Texas A&M University Press, 2020 Winner of the Robert Phillips Chapbook Prize
Still Life with Timex submerges the reader into the mind of a grieving mother, whose distant son has fallen into a coma and inevitably passes. Elisabeth Murawski approaches this subject intensely, rarely straying from the intimate perspective of the mother. She focuses on how grief numbs a person and turns their world into something radically foreign. She pairs raw emotional despair with formal structure and forlorn imagery. One cannot read these poems without feeling the colossal weight driving down on the speaker’s shoulders; the weight pressing down on this mother that prevents her from moving forward.
One of my favorite poems from this chapbook is “This Bitter Earth.” The language is simple yet incredibly effective. In couplets, she bluntly begins “Mornings, I press the tab / on the digital clock. / The screen lights up. / Black numerals display / on a sky-blue ground. / To look, roulette” (21). Her actions are cyclical, the same each day, and she feels as if in some sort of limbo. “Like a damselfly / lighting on a rock, / I fold in on myself. / Why not linger/ in a meadow,/ a stick on sun-warmed stone?” Murawski’s speaker is looking for some form of stillness from the sharp world around her. I like that she does not write a speaker who understands everything around her, or as if the answers are clear on how to move forward. Rather, she writes a speaker overwhelmed, and sometimes frozen in true contemplative anguish.

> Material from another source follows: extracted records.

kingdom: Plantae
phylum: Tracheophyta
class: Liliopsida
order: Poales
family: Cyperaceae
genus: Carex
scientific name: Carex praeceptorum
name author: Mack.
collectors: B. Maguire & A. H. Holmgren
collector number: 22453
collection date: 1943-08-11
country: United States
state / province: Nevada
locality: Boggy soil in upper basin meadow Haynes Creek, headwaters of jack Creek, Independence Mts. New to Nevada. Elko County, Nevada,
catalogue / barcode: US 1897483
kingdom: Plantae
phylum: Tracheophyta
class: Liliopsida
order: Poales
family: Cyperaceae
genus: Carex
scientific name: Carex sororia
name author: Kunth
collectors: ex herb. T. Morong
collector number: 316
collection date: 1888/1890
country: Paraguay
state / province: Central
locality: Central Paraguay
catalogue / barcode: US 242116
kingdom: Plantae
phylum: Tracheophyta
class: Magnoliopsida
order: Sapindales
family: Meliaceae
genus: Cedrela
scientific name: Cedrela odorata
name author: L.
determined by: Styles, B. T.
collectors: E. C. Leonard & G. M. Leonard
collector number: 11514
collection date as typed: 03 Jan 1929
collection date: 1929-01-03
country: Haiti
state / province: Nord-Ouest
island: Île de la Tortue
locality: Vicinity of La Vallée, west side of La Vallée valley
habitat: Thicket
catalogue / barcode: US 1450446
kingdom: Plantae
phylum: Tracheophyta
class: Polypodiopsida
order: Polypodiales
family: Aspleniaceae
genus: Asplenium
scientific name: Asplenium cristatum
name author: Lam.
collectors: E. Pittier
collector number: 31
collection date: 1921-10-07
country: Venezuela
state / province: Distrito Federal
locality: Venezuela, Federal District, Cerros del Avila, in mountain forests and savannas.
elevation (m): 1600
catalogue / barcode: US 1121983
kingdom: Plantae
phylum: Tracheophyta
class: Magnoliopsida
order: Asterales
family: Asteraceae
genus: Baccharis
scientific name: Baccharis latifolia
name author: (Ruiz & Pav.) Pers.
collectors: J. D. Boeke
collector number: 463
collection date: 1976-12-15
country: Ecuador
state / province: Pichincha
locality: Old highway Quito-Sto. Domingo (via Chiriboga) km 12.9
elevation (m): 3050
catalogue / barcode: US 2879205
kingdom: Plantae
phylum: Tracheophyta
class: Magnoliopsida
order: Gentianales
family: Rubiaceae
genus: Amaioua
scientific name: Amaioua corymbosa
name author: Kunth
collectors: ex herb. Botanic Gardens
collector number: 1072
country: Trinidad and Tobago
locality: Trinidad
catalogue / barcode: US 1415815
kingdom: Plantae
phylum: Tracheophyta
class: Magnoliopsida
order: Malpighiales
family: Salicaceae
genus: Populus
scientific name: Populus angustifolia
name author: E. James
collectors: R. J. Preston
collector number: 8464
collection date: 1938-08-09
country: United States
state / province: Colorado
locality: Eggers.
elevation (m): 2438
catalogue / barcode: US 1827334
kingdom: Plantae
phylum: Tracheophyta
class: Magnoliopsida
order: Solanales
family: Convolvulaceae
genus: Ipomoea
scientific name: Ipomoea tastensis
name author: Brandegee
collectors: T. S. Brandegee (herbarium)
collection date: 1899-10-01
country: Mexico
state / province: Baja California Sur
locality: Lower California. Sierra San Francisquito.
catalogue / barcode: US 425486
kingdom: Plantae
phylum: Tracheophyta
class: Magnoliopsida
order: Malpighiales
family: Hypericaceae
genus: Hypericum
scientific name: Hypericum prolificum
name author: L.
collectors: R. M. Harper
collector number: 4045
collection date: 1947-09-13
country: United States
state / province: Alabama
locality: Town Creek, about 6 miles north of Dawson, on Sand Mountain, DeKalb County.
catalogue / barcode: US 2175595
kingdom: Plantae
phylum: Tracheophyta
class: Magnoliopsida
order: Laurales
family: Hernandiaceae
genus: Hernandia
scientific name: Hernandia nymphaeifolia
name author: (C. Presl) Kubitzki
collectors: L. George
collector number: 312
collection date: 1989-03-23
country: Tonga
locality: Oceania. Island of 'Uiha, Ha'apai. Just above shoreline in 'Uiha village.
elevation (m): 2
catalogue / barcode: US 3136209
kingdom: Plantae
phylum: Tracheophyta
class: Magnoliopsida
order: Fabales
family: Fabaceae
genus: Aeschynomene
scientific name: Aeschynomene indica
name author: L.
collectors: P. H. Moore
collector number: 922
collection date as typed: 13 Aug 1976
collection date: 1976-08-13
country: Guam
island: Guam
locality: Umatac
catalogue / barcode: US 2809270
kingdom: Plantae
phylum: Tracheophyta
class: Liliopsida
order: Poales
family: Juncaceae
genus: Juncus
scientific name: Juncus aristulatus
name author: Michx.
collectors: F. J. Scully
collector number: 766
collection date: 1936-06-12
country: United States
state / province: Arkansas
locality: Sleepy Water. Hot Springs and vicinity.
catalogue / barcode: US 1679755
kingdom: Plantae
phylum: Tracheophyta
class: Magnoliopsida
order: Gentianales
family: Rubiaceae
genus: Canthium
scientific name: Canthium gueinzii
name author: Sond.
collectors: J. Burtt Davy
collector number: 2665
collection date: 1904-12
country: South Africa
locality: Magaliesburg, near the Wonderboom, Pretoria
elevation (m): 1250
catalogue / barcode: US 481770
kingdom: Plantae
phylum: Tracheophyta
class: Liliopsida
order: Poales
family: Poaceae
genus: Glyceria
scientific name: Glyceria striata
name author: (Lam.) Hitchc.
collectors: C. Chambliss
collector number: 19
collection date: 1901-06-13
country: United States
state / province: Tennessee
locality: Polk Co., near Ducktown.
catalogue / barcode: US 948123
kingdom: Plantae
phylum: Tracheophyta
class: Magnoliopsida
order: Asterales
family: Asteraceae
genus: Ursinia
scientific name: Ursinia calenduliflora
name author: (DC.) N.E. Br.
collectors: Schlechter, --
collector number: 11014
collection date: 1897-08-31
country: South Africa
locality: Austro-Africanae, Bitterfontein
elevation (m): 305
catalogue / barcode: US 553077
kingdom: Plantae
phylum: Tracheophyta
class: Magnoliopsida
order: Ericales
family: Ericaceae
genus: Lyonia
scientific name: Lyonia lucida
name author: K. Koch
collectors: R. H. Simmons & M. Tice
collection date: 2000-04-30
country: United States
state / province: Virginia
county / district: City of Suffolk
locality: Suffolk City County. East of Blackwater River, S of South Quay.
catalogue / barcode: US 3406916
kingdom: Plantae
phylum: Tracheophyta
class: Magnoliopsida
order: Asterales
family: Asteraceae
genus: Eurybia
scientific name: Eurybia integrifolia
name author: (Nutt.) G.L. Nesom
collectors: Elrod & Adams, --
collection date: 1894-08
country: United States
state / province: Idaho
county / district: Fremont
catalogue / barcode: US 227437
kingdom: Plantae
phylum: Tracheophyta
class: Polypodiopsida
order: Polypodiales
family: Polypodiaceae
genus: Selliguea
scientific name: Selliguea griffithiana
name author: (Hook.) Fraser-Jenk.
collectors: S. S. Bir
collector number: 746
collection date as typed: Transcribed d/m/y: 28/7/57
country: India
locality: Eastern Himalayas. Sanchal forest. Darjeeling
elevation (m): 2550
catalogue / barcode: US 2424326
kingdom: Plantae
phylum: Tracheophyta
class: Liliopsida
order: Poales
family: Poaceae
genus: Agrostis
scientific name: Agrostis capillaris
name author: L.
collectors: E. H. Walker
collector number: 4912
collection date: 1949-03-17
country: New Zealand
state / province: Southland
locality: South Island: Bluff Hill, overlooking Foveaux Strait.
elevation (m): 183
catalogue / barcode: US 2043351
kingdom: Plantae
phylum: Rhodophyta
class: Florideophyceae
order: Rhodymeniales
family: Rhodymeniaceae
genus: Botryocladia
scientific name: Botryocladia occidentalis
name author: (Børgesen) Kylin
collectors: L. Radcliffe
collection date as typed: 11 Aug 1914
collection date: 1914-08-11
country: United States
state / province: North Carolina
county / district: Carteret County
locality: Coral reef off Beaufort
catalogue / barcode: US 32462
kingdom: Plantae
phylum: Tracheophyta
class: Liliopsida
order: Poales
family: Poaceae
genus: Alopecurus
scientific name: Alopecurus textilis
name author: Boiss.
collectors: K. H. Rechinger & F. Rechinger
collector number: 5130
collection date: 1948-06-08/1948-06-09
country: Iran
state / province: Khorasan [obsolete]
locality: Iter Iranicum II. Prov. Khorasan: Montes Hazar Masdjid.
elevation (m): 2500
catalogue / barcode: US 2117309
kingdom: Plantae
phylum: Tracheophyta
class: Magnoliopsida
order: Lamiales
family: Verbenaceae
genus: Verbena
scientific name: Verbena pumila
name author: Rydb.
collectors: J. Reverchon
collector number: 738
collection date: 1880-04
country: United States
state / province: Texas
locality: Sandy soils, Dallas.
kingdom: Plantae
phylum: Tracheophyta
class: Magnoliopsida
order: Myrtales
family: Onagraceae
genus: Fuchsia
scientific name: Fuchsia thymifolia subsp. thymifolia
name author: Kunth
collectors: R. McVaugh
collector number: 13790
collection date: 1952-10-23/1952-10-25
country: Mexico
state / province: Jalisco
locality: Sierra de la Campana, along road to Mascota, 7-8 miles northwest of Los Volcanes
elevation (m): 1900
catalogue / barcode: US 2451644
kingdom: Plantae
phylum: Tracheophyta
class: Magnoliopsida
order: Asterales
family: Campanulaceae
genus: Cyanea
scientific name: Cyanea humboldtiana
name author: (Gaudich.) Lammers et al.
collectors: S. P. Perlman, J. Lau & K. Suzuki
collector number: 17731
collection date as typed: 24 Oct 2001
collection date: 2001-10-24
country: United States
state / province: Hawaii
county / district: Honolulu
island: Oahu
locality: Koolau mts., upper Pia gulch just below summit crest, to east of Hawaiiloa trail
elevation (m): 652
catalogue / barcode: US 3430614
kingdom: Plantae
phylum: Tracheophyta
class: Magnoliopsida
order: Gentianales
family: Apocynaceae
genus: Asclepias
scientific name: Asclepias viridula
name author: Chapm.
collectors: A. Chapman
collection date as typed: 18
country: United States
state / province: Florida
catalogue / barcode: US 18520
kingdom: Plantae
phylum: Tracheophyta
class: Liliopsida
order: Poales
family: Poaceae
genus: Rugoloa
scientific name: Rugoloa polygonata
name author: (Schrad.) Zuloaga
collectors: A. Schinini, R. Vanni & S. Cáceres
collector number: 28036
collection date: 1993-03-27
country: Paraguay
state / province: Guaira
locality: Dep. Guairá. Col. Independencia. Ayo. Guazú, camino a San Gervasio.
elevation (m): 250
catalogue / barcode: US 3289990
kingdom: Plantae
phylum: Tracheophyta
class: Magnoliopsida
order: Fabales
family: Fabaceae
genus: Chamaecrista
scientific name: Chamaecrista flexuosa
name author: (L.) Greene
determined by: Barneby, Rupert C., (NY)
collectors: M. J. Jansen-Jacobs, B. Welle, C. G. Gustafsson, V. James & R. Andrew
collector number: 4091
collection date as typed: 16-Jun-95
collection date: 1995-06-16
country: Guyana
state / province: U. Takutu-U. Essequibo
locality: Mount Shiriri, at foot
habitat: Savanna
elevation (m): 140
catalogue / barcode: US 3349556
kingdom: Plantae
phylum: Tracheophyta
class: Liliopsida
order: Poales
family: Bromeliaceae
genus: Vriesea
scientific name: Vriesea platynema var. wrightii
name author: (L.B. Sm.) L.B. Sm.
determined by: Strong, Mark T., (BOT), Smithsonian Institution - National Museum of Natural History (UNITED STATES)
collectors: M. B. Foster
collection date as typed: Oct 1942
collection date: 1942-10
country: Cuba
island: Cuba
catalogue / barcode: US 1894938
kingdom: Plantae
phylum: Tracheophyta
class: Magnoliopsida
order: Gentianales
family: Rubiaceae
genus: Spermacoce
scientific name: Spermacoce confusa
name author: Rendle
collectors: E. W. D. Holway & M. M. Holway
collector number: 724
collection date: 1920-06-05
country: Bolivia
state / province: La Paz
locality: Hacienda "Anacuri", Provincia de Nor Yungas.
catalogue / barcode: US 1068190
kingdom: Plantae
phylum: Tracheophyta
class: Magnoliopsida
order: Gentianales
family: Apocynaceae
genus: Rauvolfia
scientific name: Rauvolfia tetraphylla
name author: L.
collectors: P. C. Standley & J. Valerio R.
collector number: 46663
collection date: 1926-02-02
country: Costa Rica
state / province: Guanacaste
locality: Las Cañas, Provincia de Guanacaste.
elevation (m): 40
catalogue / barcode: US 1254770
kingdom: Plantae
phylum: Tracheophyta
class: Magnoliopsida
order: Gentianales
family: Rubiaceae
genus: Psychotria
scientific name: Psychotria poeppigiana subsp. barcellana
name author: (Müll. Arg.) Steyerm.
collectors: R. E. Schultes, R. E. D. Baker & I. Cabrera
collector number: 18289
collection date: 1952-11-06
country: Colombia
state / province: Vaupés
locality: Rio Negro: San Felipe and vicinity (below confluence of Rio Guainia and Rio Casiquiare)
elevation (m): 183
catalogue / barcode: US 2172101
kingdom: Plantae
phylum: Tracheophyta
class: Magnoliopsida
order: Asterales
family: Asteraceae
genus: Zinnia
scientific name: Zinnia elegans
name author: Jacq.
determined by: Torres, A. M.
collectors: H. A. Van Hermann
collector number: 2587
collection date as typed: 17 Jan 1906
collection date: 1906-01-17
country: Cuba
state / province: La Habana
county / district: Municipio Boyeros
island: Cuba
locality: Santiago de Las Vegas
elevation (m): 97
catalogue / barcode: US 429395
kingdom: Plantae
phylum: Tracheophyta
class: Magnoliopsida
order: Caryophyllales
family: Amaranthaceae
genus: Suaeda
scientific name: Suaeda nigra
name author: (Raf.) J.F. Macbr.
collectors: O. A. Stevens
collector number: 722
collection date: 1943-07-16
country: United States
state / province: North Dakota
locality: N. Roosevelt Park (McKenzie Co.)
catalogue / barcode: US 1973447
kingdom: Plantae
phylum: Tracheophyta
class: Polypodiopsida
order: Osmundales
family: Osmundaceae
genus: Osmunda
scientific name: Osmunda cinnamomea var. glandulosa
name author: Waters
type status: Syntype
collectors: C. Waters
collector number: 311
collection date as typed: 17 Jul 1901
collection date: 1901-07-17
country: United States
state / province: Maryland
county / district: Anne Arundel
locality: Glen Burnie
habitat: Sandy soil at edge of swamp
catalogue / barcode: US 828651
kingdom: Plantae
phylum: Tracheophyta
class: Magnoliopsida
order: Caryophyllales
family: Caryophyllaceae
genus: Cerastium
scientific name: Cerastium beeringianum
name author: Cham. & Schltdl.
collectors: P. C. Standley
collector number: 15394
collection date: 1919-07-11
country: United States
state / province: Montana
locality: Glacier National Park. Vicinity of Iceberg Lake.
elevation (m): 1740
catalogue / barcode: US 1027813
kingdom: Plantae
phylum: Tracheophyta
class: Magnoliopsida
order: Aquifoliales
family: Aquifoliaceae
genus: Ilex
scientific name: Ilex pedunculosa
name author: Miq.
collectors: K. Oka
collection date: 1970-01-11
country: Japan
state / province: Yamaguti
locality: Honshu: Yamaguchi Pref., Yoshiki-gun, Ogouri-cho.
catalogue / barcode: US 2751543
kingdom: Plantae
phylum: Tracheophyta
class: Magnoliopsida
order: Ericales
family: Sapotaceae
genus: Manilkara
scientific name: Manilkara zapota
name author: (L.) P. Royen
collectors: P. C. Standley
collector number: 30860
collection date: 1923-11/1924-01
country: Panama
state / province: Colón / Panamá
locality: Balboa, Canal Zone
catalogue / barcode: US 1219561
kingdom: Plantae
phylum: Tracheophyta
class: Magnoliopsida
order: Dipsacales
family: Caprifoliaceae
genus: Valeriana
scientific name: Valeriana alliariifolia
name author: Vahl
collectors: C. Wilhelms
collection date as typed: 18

Images are flooded with intimacy and surrounded by the wandering thoughts of a tired mother, waiting but still holding on. Looking at the titular poem “At last I am mad enough / to part with the boots, / surly and yellow, the laces cut” (9). She can finally let go of something, but it is only her son’s dirty boots she found obnoxious. Her mind begins to drift away from the moment and into an image of someone finding the boots “like soldiers in battle / who steal from the dead” but says “Surely he will walk again. / I’ll buy him new.” It appears she is letting go, or perhaps the heavy punctuation reflects the speaker attempting to convince herself the statements are true. In one moment she compares her son to a dead soldier getting robbed on a battlefield, but then quickly turns around and says he’ll walk again. “Surely” mirrors the “surly” boots from six lines above. She brings the reader back to the moment of throwing the boots away, and then zooms in: “Unnerving, the way his watch / still runs, the crystal / whole despite the impact.” The poet primarily favors a chopped syntax, she clips thoughts into pieces that reflect the speaker’s mind.
I found myself reflecting on my own grief while reading this chapbook. A narrative came through this collection of snapshots, and the fluidity between the poems provided a powerful experience. I believe the reader should dictate how a book is read, whether to start at the beginning and read straight through, or to jump around, sampling different sections. However, I will suggest reading these poems in order. This was a dense read and required spending time with deep grief. Murawski reminds the reader that grief is long, it falls into the shadows of our days, and appears in moments we don’t expect it. We believe it is done when it does not sting, but out of nowhere it resurfaces and our bodies believe the trauma has happened again. Murawski says, “It is healing / to let the grief take over.” (27).